Meeting for the 8th time this year, Russian President Vladimir Putin and Kazakh President Nursultan Nazarbayev exchanged pleasantries like old friends in Astana. The two leaders met on the sidelines of the Russian-Kazakhstan Business Forum, itself part of the 13th Russia-Kazakhstan Interregional Cooperation Forum. They also attended a film screening together.
Nazarbayev congratulated Putin on the “good results” of the recent elections, which saw Putin’s United Russia party gain an absolute majority in the State Duma. Although the party captured 343 out of 450 seats, voter turnout across Russia was low, estimated at 48 percent.
“I believe this is a major victory for you, for Russia, for its stable development,” Nazarbayev told Putin.
For comparison: Nazarbayev’s Nur Otan party won 84 of 98 seats in the Majilis (Kazakhstan’s lower parliamentary house) in snap polls earlier this year. Turnout for that election reached 77 percent, paling next to the 95 percent which turned out for last year’s presidential elections (International observers have questioned the fairness of Kazakhstan’s elections, unsurprisingly observers from the CIS saw no problems). Nazarbayev, the last Soviet-era leader still alive, lauded Putin’s influence, saying “you have done brilliantly.”

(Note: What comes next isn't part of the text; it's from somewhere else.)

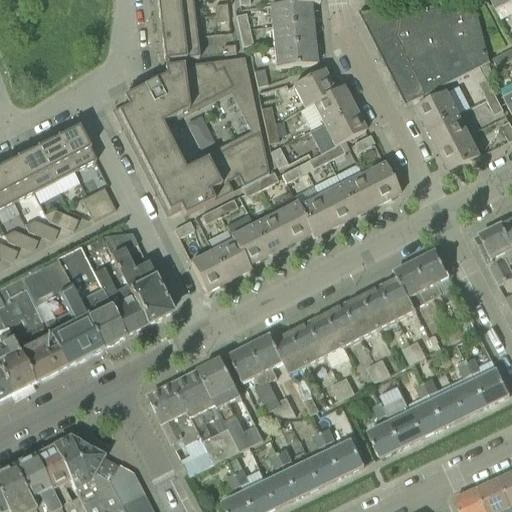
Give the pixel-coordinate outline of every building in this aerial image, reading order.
[(155,24),(193,19),(190,0),(183,0),(155,3),(157,13),(154,13),(155,23),(155,24)] [(238,0),(239,8),(250,7),(248,0),(238,0)] [(294,8),(309,7),(319,6),(318,0),(277,0),(278,7),(294,6),(294,8)] [(511,0),(489,0),(496,14),(511,6),(511,0)] [(271,29),(311,25),(309,7),(294,8),(294,6),(278,7),(269,8),(271,29)] [(406,108),(413,104),(491,65),(475,6),(359,14),(406,108)] [(216,17),(228,15),(227,7),(215,8),(216,17)] [(217,25),(229,24),(228,15),(216,17),(217,25)] [(239,35),(249,32),(246,17),(235,19),(239,35)] [(161,43),(196,39),(193,19),(155,24),(155,25),(157,35),(160,35),(161,43)] [(273,50),(313,46),(311,25),(271,29),(273,50)] [(242,50),(253,48),(249,32),(239,35),(242,50)] [(196,39),(161,43),(162,51),(159,51),(160,64),(160,65),(198,61),(196,39)] [(273,50),(275,72),(315,68),(313,46),(273,50)] [(224,58),(232,57),(231,48),(223,49),(224,58)] [(498,70),(511,63),(508,55),(494,62),(498,70)] [(259,134),(252,138),(184,173),(160,127),(232,90),(222,70),(215,74),(211,65),(161,71),(162,81),(123,100),(126,107),(113,114),(128,144),(131,142),(141,163),(138,164),(141,170),(144,168),(154,188),(151,190),(167,220),(180,213),(183,219),(232,194),(227,184),(238,179),(243,189),(268,176),(259,160),(264,157),(259,134)] [(257,90),(267,88),(264,72),(254,74),(257,90)] [(322,100),(334,94),(323,73),(291,89),(303,112),(323,102),(322,100)] [(487,103),(495,98),(487,82),(479,87),(487,103)] [(322,129),(354,112),(342,89),(334,94),(322,100),(323,102),(303,112),(300,113),(311,134),(322,129)] [(428,133),(458,117),(447,95),(416,111),(428,133)] [(495,118),(503,114),(495,98),(487,103),(495,118)] [(265,130),(275,128),(271,110),(261,112),(265,130)] [(322,129),(333,150),(340,147),(365,134),(354,112),(322,129)] [(439,154),(469,139),(458,117),(428,133),(439,154)] [(508,146),(511,144),(511,130),(510,126),(501,130),(508,146)] [(56,138),(75,175),(95,164),(76,127),(56,138)] [(268,147),(278,145),(275,128),(265,130),(268,147)] [(54,185),(75,175),(56,138),(35,149),(54,185)] [(358,155),(374,147),(370,138),(354,147),(358,155)] [(481,161),(480,160),(469,139),(439,154),(450,176),(481,161)] [(340,147),(333,150),(323,155),(328,164),(344,156),(340,147)] [(33,196),(54,185),(35,149),(15,159),(33,196)] [(278,172),(287,167),(279,151),(270,155),(278,172)] [(323,155),(301,167),(306,176),(328,164),(323,155)] [(0,180),(13,206),(33,196),(15,159),(0,166),(0,180)] [(306,176),(301,167),(281,177),(286,186),(306,176)] [(400,197),(397,192),(384,167),(362,178),(378,208),(400,197)] [(262,193),(278,185),(273,175),(257,184),(262,193)] [(356,219),(378,208),(362,178),(341,189),(356,219)] [(0,212),(13,206),(0,180),(0,212)] [(246,201),(262,193),(257,184),(241,192),(246,201)] [(334,231),(356,219),(341,189),(319,200),(334,231)] [(87,214),(109,202),(103,191),(81,203),(87,214)] [(314,241),(334,231),(319,200),(299,210),(314,241)] [(109,202),(87,214),(92,225),(115,213),(109,202)] [(222,220),(238,212),(233,203),(217,211),(222,220)] [(313,242),(314,241),(299,210),(297,204),(273,216),(290,248),(311,237),(313,242)] [(205,228),(222,220),(217,211),(201,219),(205,228)] [(73,235),(78,223),(54,213),(45,218),(48,224),(73,235)] [(268,259),(290,248),(273,216),(252,227),(268,259)] [(511,246),(511,222),(503,228),(511,246)] [(28,235),(34,238),(39,226),(33,223),(24,228),(28,235)] [(178,242),(194,234),(189,225),(173,233),(178,242)] [(248,269),(268,259),(252,227),(230,238),(233,244),(249,274),(250,273),(248,269)] [(511,246),(503,228),(475,242),(486,266),(490,264),(493,269),(490,274),(496,286),(501,288),(511,282),(511,273),(509,268),(511,267),(511,246)] [(8,245),(14,248),(19,236),(13,234),(4,238),(8,245)] [(147,331),(164,323),(168,309),(147,268),(134,275),(124,256),(137,249),(132,238),(131,237),(101,240),(147,331)] [(124,343),(147,331),(101,240),(100,240),(101,241),(77,252),(124,343)] [(228,285),(249,274),(233,244),(212,254),(228,285)] [(101,355),(124,343),(77,252),(55,264),(101,355)] [(206,296),(228,285),(212,254),(190,265),(206,296)] [(437,288),(449,281),(436,255),(415,265),(434,302),(442,298),(437,288)] [(65,373),(101,355),(55,264),(19,282),(65,373)] [(425,307),(434,302),(415,265),(394,276),(397,281),(410,302),(420,297),(425,307)] [(380,290),(398,324),(416,315),(410,302),(397,281),(380,290)] [(0,323),(33,389),(65,373),(19,282),(0,291),(0,323)] [(380,333),(398,324),(380,290),(363,299),(380,333)] [(362,343),(380,333),(363,299),(344,308),(362,343)] [(344,352),(362,343),(344,308),(326,317),(344,352)] [(326,361),(344,352),(326,317),(308,327),(326,361)] [(0,380),(10,401),(33,389),(0,323),(0,380)] [(448,330),(456,345),(464,340),(459,331),(456,325),(448,330)] [(309,370),(326,361),(308,327),(291,336),(309,370)] [(456,345),(448,330),(440,334),(448,349),(456,345)] [(290,380),(309,370),(291,336),(274,344),(283,366),(290,380)] [(272,373),(283,366),(274,344),(271,339),(250,350),(269,386),(277,382),(272,373)] [(418,364),(426,360),(418,345),(410,349),(418,364)] [(410,369),(418,364),(410,349),(402,353),(410,369)] [(255,381),(260,390),(255,394),(263,409),(265,408),(270,417),(273,415),(269,406),(277,401),(269,386),(250,350),(230,360),(243,387),(255,381)] [(472,377),(480,373),(475,361),(466,366),(472,377)] [(382,382),(390,378),(382,363),(374,367),(382,382)] [(199,376),(218,414),(230,408),(242,401),(223,364),(199,376)] [(463,381),(472,377),(466,366),(458,370),(463,381)] [(382,382),(374,367),(366,371),(374,387),(382,382)] [(475,385),(487,410),(509,400),(497,374),(475,385)] [(214,469),(239,456),(218,414),(199,376),(174,389),(203,447),(214,469)] [(0,405),(10,401),(0,380),(0,405)] [(339,385),(347,401),(355,397),(347,381),(339,385)] [(429,398),(438,394),(432,382),(423,386),(429,398)] [(339,405),(347,401),(339,385),(331,390),(339,405)] [(466,421),(487,410),(475,385),(453,395),(466,421)] [(420,402),(429,398),(423,386),(415,390),(420,402)] [(199,449),(203,447),(174,389),(153,400),(150,404),(172,447),(174,446),(173,446),(182,441),(186,450),(196,444),(199,449)] [(444,431),(466,421),(453,395),(432,405),(444,431)] [(401,452),(422,442),(410,416),(401,398),(381,407),(387,419),(385,419),(388,426),(401,452)] [(311,419),(319,415),(311,399),(303,404),(311,419)] [(277,421),(287,420),(279,405),(277,401),(269,406),(273,415),(277,421)] [(279,405),(287,420),(296,420),(286,401),(279,405)] [(422,442),(444,431),(432,405),(410,416),(422,442)] [(385,419),(387,419),(381,407),(372,411),(378,423),(385,419)] [(227,432),(239,456),(264,444),(256,429),(244,436),(230,408),(218,414),(227,432)] [(379,462),(401,452),(388,426),(367,437),(379,462)] [(327,448),(335,444),(329,432),(321,436),(327,448)] [(318,452),(327,448),(321,436),(312,440),(318,452)] [(123,511),(118,500),(110,485),(118,470),(102,461),(69,442),(54,449),(83,511),(123,511)] [(342,480),(363,470),(351,444),(330,454),(342,480)] [(83,511),(54,449),(33,460),(59,511),(83,511)] [(284,468),(292,464),(286,452),(278,456),(284,468)] [(321,490),(342,480),(330,454),(309,465),(321,490)] [(275,472),(284,468),(278,456),(270,461),(275,472)] [(59,511),(33,460),(12,470),(33,511),(59,511)] [(299,501),(321,490),(309,465),(287,475),(299,501)] [(0,476),(0,498),(6,511),(33,511),(12,470),(0,476)] [(118,500),(138,489),(132,478),(118,470),(110,485),(118,500)] [(241,489),(249,485),(244,473),(235,477),(241,489)] [(278,511),(299,501),(287,475),(266,485),(278,511)] [(511,511),(511,476),(499,483),(511,511)] [(232,494),(241,489),(235,477),(226,481),(232,494)] [(511,511),(499,483),(476,493),(484,511),(511,511)] [(252,511),(276,511),(278,511),(266,485),(244,496),(252,511)] [(138,489),(118,500),(123,511),(144,501),(138,489)] [(457,511),(484,511),(476,493),(453,503),(457,511)] [(223,511),(252,511),(244,496),(221,507),(223,511)] [(150,511),(144,501),(123,511),(150,511)]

Putin thanks Nazarbayev for inviting him to Astana and noted that “relations between Russia and Kazakhstan certainly have the qualities of an alliance and a strategic partnership.” Putin referenced “problems caused by objective circumstances,” a roundabout way of referring to external economic pressures, like the 2014 crash in oil prices and Western sanctions.

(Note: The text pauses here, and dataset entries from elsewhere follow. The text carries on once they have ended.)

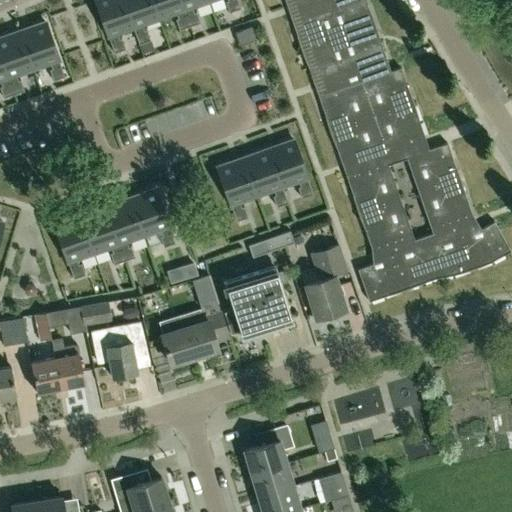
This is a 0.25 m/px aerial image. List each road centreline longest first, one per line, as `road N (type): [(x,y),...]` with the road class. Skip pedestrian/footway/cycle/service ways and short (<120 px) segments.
road 1 (residential): [(77,100),(211,54),(223,60),(237,93),(240,106),(228,124),(124,160),(97,151)]
road 2 (residential): [(511,319),(379,347),(188,407)]
road 3 (residential): [(188,407),(0,453)]
road 4 (residential): [(511,135),(426,0)]
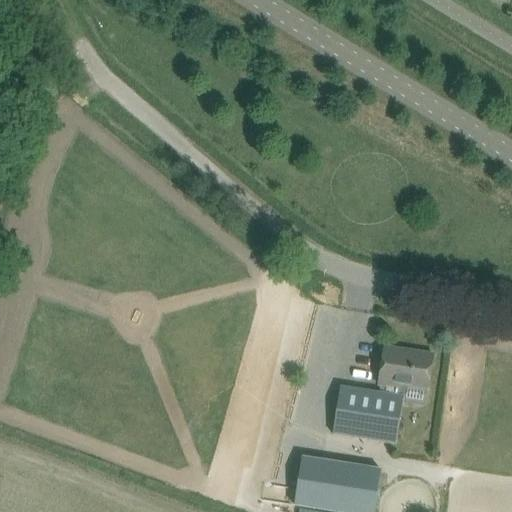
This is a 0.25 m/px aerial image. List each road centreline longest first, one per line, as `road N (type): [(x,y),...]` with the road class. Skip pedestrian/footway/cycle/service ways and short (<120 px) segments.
road 1 (unclassified): [(511,302),(392,283),(324,260),(106,82),(75,42)]
road 2 (unclassified): [(511,157),(251,0)]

In his speech at the business forum, Putin went further, complimenting Astana–“beautiful and interesting”–and lauding Kazakhstan, Russia, and the Eurasian Economic Union for progress on trade liberalization.
“Together with other partners in the Eurasian Economic Union, we continue to eliminate restrictions that can obstruct the movement of goods, services, capital and the workforce; but there are more to deal with,” Putin said.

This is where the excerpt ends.